# Two issues. Anyone else?



## phydo (Jun 7, 2011)

I have two issues on the phone. Anyone else notice these?

First the data connection drops sometimes and won't come back without a reboot.

Second when using google music or last.fm, through Bluetooth in car, I get skips in music. I hope someone else gets these or else I gotta return it :-(
Sent from my DROID BIONIC using Tapatalk


----------



## moondrius (Jun 23, 2011)

My data connection was a little funny for the first half hour after it was activated but its been fine since then. Both 3g and 4g work well. As for the bluetooth I will have to get back to you on that. I have not driven much in the last couple days but I will let you know when I test it.


----------



## idefiler6 (Sep 3, 2011)

Have not had either issue, but Phydo your second issue is probably directly related to the first.


----------



## adroidman (Jun 29, 2011)

I will drop 3G and it will be a few mins before 4G comes back. I've been using google music and pandora with no problems.

Sent from my DROID BIONIC using RootzWiki Forums


----------



## phydo (Jun 7, 2011)

idefiler6 said:


> Have not had either issue, but Phydo your second issue is probably directly related to the first.


Well even when the connection is solid and the song is fully buffered it skips.

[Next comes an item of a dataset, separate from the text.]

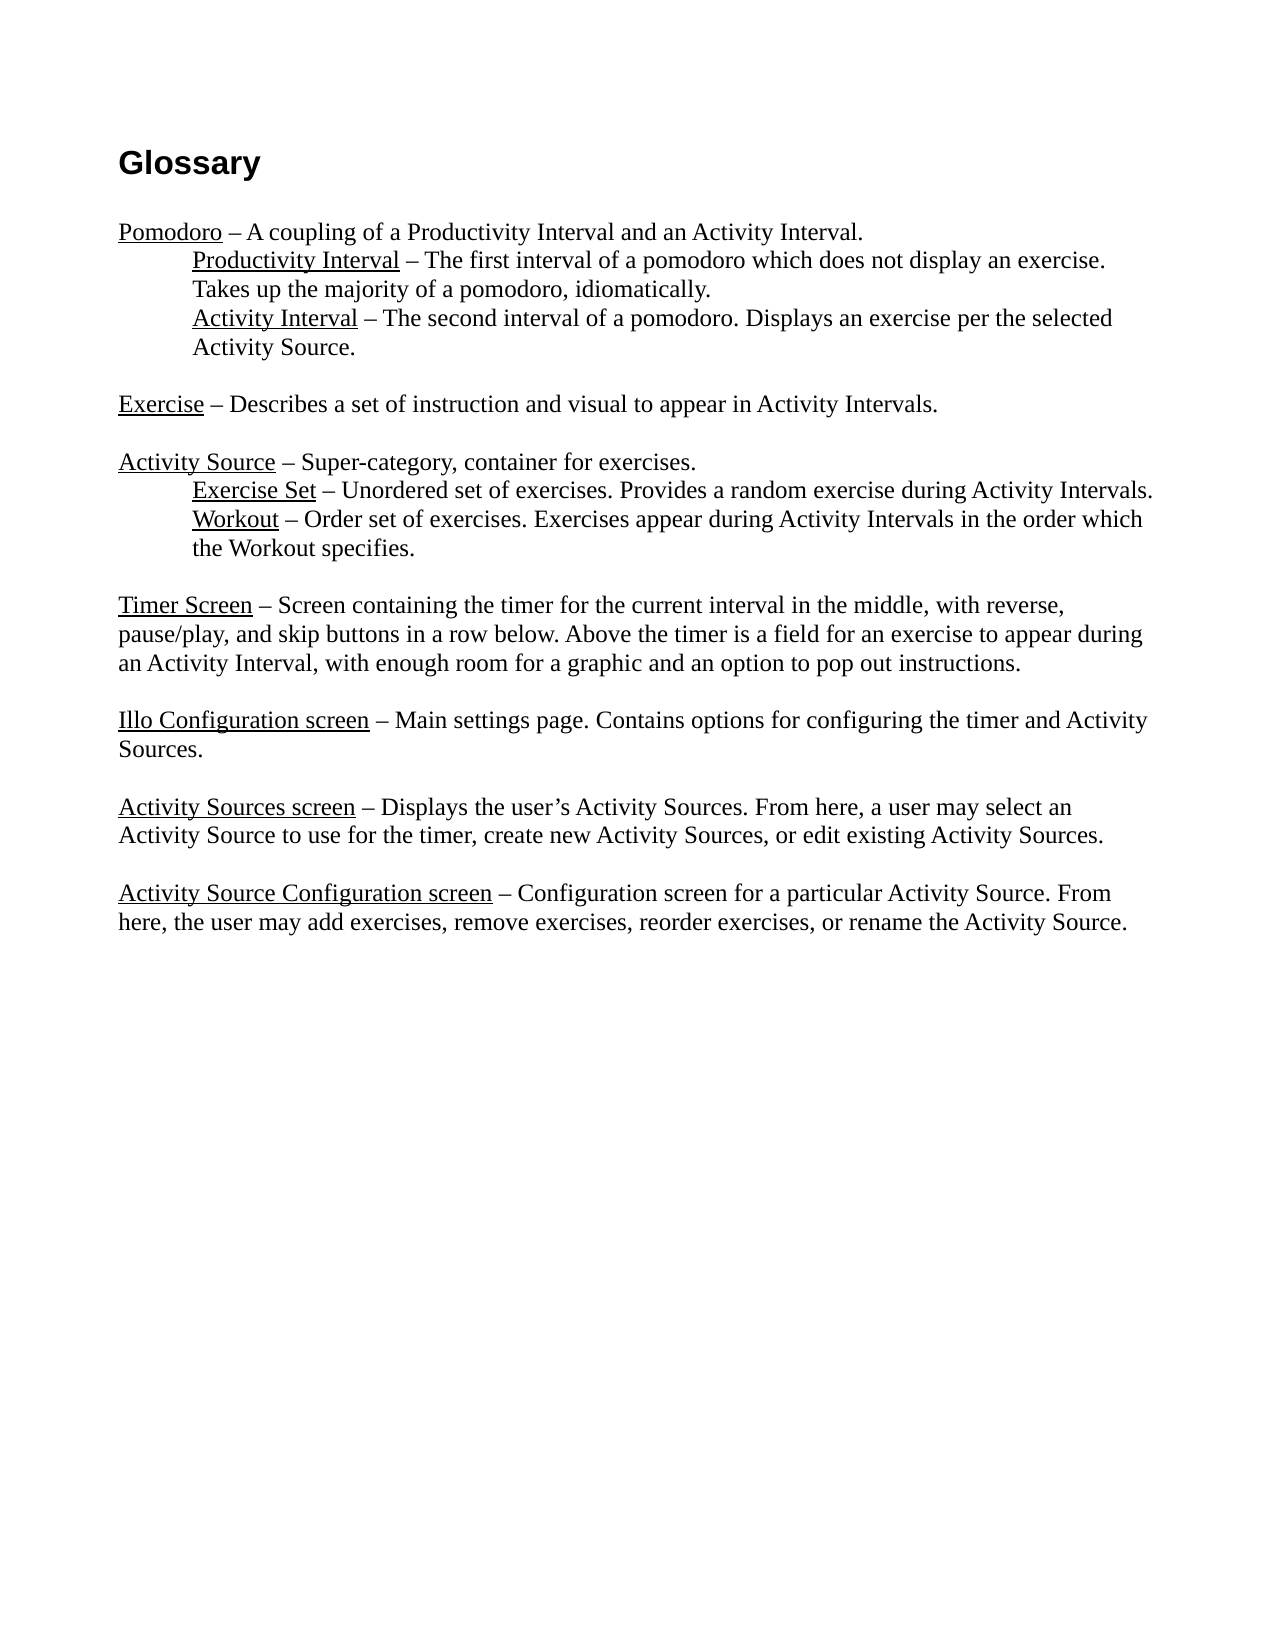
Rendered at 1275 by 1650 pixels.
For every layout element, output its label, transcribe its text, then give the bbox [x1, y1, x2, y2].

Sent from my DROID BIONIC using Tapatalk


----------



## phydo (Jun 7, 2011)

adroidman said:


> I will drop 3G and it will be a few mins before 4G comes back. I've been using google music and pandora with no problems.
> 
> Sent from my DROID BIONIC using RootzWiki Forums


Do you use it over Bluetooth because that's the only time it skips for me

Sent from my DROID BIONIC using Tapatalk


----------



## phydo (Jun 7, 2011)

Just to update you on this, but I switched my battery profile in settings - battery to performance from nighttime and it seems to have fixed the issues

Sent from my DROID BIONIC using Tapatalk


----------



## moondrius (Jun 23, 2011)

I did try out google music and bluetooth to my cars head unit and the audio quality was way better then any other device I have used with it. No issues with it at all.


----------



## ANDROID JUNKY (Sep 11, 2011)

nop havent had either issue


----------



## DroidModderX (Jun 9, 2011)

My only issue was when i mirror hdmi it freezes after about 30 minutes... example i mirrored espn3.com to watch fsu game..30 minutes in it froze and the phone was super hot.. i was on wifi not 4g so it wasnt the dataconnection.. i had to backout and load the page over again then it worked for about 20 minutes... also voices were out if sync... i really wish hdmi mirroring worked flawlessly its my favorite feature!


----------